Formula of Desire: Academic/Porn Star Panties, was exhibited at the Bates Museum of Art, and this is part of the catalog text:

She’s my type; they’ve got chemistry; gf seeks sm; roses, candlelight, lingerie. Formulas of desire may seem mathematical (a butch 8=6 + a tool belt or a tranny 5) or liquid (ditto). Their ingredients may be transparent or opaque, material or intangible, glittery or dark, unalterably hardwired or feather-boa malleable. They may be some, none, or all of the above. They may be experienced as internal even as they are fanned, indeed sometimes produced, among luscious products—material products, products of interpretation, products of interaction.

Formulas of teaching, writing, and making are equally perverse. Myths of creation meet structures of recognition at the fraudulent solo. Group projects meet the gpa. Lonely cultural producers meet the lie of it. We lock ourselves up to write a book, make art —close our office doors, barter self-absorption for extravagant attention later on.
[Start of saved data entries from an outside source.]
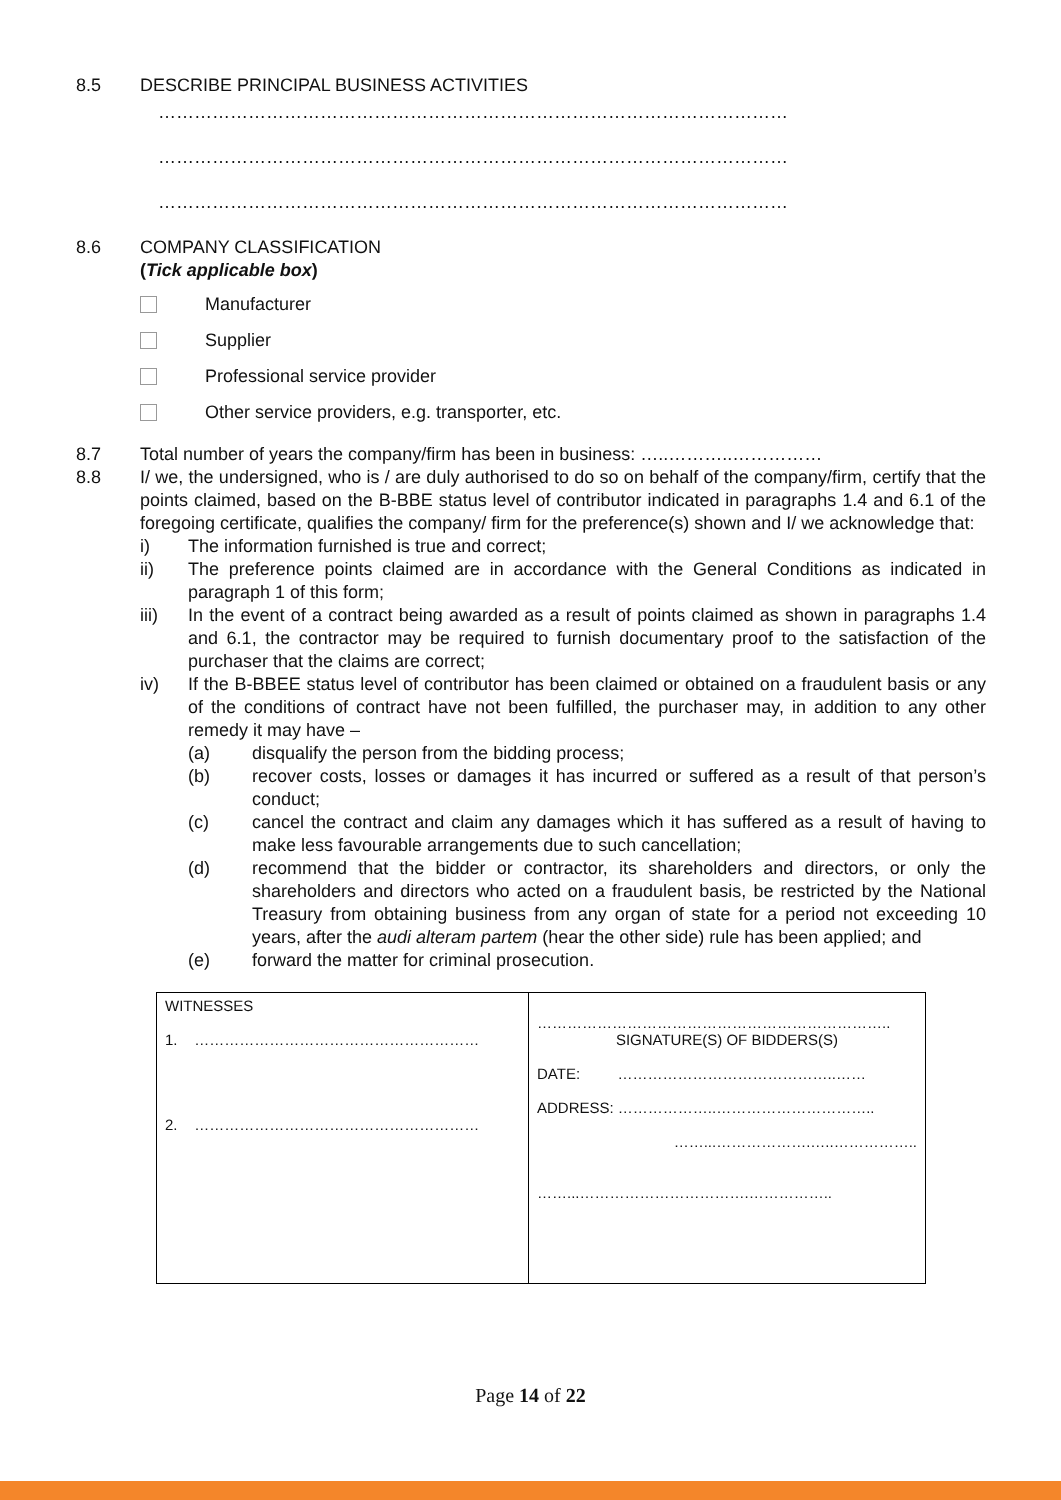8.5 DESCRIBE PRINCIPAL BUSINESS ACTIVITIES
……………………………………………………………………………………………
……………………………………………………………………………………………
……………………………………………………………………………………………
8.6 COMPANY CLASSIFICATION
(Tick applicable box)
Manufacturer
Supplier
Professional service provider
Other service providers, e.g. transporter, etc.
8.7 Total number of years the company/firm has been in business: …..………..……………
8.8 I/ we, the undersigned, who is / are duly authorised to do so on behalf of the company/firm, certify that the points claimed, based on the B-BBE status level of contributor indicated in paragraphs 1.4 and 6.1 of the foregoing certificate, qualifies the company/ firm for the preference(s) shown and I/ we acknowledge that:
i) The information furnished is true and correct;
ii) The preference points claimed are in accordance with the General Conditions as indicated in paragraph 1 of this form;
iii) In the event of a contract being awarded as a result of points claimed as shown in paragraphs 1.4 and 6.1, the contractor may be required to furnish documentary proof to the satisfaction of the purchaser that the claims are correct;
iv) If the B-BBEE status level of contributor has been claimed or obtained on a fraudulent basis or any of the conditions of contract have not been fulfilled, the purchaser may, in addition to any other remedy it may have –
(a) disqualify the person from the bidding process;
(b) recover costs, losses or damages it has incurred or suffered as a result of that person’s conduct;
(c) cancel the contract and claim any damages which it has suffered as a result of having to make less favourable arrangements due to such cancellation;
(d) recommend that the bidder or contractor, its shareholders and directors, or only the shareholders and directors who acted on a fraudulent basis, be restricted by the National Treasury from obtaining business from any organ of state for a period not exceeding 10 years, after the audi alteram partem (hear the other side) rule has been applied; and
(e) forward the matter for criminal prosecution.
| WITNESSES 1. ………………………………………………… 2. ………………………………………………… | …………………………………………………………….. SIGNATURE(S) OF BIDDERS(S) DATE: ……………………………………..…… ADDRESS: ………………..………………………….. ……...……………….…..…………….. ……...…………………………….…………….. |
Page 14 of 22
But even in there we’re out there: working from, for, with readers, activists, artists.

Collaborations make visible, central, and better that non-solo core of process. They are formulas of practice that can be as hot, as difficult, as fabulous as any other sparked meetings. Bronze my panties and I’ll fill your pink boxes. Nothing could be more simple. Or less so.

I’m just going to be silent for a few moments to honor all of this.